_Work to be completed_
Among the entries below, please repeat exactly and only the lines from the line containing "30: (225, 521)" to the line containing "40: (409, 588)", both lines included.

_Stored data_
*** Block opens ***
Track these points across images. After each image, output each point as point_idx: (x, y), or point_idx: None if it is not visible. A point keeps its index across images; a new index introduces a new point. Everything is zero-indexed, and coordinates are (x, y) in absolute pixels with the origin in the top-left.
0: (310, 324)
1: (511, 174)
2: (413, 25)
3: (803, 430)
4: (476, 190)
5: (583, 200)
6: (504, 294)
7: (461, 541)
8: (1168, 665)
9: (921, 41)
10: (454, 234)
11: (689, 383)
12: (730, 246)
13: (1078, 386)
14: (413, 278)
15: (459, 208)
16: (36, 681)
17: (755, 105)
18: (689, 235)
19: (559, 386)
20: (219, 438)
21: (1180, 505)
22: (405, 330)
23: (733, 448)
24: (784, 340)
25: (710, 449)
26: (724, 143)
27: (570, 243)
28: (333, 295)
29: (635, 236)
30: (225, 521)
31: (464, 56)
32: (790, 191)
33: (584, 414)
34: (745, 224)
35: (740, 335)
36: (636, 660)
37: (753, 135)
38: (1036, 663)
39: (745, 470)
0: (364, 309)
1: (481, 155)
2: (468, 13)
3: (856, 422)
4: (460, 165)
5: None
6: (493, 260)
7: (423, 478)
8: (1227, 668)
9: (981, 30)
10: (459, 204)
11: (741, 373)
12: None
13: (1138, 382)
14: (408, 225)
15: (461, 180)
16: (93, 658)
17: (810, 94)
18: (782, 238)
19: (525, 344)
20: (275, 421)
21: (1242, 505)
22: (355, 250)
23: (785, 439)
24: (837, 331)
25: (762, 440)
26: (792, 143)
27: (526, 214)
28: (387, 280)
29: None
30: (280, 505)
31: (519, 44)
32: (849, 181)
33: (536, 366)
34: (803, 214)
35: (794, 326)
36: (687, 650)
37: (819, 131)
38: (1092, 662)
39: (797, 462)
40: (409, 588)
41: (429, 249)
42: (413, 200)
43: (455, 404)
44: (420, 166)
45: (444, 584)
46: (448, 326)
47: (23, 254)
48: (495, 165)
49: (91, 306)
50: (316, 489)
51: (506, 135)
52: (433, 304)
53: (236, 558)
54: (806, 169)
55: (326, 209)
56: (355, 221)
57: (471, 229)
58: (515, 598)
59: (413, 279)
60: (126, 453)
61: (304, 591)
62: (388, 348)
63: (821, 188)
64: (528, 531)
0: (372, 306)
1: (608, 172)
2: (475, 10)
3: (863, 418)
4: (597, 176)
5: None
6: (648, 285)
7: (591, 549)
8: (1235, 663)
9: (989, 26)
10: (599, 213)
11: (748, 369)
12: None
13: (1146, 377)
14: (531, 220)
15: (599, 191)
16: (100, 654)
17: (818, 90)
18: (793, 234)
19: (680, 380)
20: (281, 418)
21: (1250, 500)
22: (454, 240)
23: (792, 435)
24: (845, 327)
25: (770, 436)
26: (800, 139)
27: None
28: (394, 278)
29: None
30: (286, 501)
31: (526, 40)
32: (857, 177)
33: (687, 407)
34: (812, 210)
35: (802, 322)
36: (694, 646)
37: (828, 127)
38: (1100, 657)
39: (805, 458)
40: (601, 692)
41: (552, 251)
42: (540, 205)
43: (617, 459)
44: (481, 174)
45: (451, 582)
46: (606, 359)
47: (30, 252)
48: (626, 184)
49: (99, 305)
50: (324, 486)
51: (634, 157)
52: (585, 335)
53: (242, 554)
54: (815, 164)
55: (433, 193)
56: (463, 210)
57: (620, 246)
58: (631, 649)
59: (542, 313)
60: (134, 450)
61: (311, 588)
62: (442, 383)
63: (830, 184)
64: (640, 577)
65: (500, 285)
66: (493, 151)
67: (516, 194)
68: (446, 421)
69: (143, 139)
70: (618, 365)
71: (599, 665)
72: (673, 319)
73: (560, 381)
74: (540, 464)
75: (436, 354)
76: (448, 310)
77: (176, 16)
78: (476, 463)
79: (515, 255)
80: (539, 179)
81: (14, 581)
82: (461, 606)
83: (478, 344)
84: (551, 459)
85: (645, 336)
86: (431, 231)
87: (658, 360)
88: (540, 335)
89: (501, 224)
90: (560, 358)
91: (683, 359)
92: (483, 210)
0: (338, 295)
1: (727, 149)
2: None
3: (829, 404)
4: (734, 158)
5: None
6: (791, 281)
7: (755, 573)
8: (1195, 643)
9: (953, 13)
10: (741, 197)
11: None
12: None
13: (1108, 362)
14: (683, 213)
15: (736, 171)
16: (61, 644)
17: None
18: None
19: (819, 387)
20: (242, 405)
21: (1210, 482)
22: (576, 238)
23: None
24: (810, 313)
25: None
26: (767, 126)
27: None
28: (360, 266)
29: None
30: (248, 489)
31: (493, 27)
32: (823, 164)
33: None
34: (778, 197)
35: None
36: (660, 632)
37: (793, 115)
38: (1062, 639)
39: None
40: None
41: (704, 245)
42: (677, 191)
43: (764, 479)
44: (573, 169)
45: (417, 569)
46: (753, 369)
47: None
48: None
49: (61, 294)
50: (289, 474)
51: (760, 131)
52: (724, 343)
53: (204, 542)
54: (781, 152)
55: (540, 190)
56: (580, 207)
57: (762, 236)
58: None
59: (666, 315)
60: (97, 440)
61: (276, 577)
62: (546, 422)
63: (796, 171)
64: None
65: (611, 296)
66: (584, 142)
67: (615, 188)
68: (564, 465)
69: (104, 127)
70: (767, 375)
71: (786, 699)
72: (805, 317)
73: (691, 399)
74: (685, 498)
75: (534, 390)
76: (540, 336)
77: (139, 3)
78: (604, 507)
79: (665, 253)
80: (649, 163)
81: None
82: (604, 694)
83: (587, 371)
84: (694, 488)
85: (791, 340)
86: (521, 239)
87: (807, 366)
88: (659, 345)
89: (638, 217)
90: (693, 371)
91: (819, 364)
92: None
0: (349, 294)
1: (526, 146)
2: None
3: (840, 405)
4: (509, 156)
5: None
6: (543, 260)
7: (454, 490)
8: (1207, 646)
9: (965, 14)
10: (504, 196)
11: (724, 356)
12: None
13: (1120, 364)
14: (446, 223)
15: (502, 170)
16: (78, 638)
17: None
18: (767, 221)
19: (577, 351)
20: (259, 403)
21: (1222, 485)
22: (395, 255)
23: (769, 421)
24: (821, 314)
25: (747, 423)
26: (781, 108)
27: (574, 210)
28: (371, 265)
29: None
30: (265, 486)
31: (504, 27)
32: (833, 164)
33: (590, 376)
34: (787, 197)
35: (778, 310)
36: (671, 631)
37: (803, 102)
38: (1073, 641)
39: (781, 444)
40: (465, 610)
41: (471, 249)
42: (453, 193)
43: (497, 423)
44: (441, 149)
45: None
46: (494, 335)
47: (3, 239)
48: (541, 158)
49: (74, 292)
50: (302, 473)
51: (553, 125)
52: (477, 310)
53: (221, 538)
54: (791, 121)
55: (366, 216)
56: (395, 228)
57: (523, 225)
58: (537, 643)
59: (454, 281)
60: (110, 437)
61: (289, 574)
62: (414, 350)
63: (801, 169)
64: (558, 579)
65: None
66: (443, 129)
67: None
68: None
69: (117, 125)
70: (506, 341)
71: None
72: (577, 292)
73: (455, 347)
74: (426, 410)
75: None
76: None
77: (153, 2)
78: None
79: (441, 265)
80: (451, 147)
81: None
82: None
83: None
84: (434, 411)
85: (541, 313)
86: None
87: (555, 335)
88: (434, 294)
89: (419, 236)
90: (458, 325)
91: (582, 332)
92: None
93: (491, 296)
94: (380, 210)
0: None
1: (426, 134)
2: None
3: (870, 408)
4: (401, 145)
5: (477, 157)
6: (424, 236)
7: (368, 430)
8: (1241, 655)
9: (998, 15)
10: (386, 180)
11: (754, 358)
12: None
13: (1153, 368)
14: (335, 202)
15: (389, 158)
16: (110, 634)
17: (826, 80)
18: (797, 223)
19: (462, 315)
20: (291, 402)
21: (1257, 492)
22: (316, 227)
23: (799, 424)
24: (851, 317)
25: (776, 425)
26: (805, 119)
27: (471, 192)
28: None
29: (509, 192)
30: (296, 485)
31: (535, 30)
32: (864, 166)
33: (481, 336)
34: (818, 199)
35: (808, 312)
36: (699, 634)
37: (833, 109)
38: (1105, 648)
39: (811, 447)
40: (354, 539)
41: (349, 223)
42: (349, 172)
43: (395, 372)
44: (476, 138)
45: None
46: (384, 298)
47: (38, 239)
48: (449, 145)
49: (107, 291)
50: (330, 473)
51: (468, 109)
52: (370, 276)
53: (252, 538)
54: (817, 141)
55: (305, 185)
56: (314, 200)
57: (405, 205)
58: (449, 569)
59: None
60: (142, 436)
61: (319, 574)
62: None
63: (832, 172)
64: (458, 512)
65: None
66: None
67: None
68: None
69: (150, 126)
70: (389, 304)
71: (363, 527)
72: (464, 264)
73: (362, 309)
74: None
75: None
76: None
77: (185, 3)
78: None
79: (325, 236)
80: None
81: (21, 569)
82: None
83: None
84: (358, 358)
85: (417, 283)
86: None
*** Block closes ***
_Your solution_
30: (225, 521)
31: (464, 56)
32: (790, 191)
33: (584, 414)
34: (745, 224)
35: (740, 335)
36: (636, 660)
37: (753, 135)
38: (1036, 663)
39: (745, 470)
0: (364, 309)
1: (481, 155)
2: (468, 13)
3: (856, 422)
4: (460, 165)
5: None
6: (493, 260)
7: (423, 478)
8: (1227, 668)
9: (981, 30)
10: (459, 204)
11: (741, 373)
12: None
13: (1138, 382)
14: (408, 225)
15: (461, 180)
16: (93, 658)
17: (810, 94)
18: (782, 238)
19: (525, 344)
20: (275, 421)
21: (1242, 505)
22: (355, 250)
23: (785, 439)
24: (837, 331)
25: (762, 440)
26: (792, 143)
27: (526, 214)
28: (387, 280)
29: None
30: (280, 505)
31: (519, 44)
32: (849, 181)
33: (536, 366)
34: (803, 214)
35: (794, 326)
36: (687, 650)
37: (819, 131)
38: (1092, 662)
39: (797, 462)
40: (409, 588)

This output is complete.